• Prompt: Write out the entries once more, exactly as they appear.

• Provided records:
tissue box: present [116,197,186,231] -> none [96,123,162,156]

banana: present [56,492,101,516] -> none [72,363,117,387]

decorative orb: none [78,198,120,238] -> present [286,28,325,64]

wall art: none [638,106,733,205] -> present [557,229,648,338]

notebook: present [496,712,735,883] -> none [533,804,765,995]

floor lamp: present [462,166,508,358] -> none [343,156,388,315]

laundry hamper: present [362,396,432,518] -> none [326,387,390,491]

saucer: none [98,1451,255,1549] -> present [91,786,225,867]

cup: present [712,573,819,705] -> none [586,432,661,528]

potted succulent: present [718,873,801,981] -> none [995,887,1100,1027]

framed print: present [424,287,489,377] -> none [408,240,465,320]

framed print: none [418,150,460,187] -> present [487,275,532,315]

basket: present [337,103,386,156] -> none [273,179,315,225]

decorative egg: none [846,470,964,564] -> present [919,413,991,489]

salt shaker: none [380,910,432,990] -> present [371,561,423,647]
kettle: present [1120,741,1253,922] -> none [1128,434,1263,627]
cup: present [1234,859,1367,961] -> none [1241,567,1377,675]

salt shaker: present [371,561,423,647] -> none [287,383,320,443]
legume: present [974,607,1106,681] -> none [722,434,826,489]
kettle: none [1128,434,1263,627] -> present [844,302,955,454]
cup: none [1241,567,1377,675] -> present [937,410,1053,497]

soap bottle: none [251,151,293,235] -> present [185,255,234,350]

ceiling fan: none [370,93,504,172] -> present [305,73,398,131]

• Answer to this task:
tissue box: present [116,197,186,231] -> none [96,123,162,156]

banana: present [56,492,101,516] -> none [72,363,117,387]

decorative orb: none [78,198,120,238] -> present [286,28,325,64]

wall art: none [638,106,733,205] -> present [557,229,648,338]

notebook: present [496,712,735,883] -> none [533,804,765,995]

floor lamp: present [462,166,508,358] -> none [343,156,388,315]

laundry hamper: present [362,396,432,518] -> none [326,387,390,491]

saucer: none [98,1451,255,1549] -> present [91,786,225,867]

cup: present [712,573,819,705] -> none [586,432,661,528]

potted succulent: present [718,873,801,981] -> none [995,887,1100,1027]

framed print: present [424,287,489,377] -> none [408,240,465,320]

framed print: none [418,150,460,187] -> present [487,275,532,315]

basket: present [337,103,386,156] -> none [273,179,315,225]

decorative egg: none [846,470,964,564] -> present [919,413,991,489]

salt shaker: none [380,910,432,990] -> present [371,561,423,647]
kettle: present [1120,741,1253,922] -> none [1128,434,1263,627]
cup: present [1234,859,1367,961] -> none [1241,567,1377,675]

salt shaker: present [371,561,423,647] -> none [287,383,320,443]
legume: present [974,607,1106,681] -> none [722,434,826,489]
kettle: none [1128,434,1263,627] -> present [844,302,955,454]
cup: none [1241,567,1377,675] -> present [937,410,1053,497]

soap bottle: none [251,151,293,235] -> present [185,255,234,350]

ceiling fan: none [370,93,504,172] -> present [305,73,398,131]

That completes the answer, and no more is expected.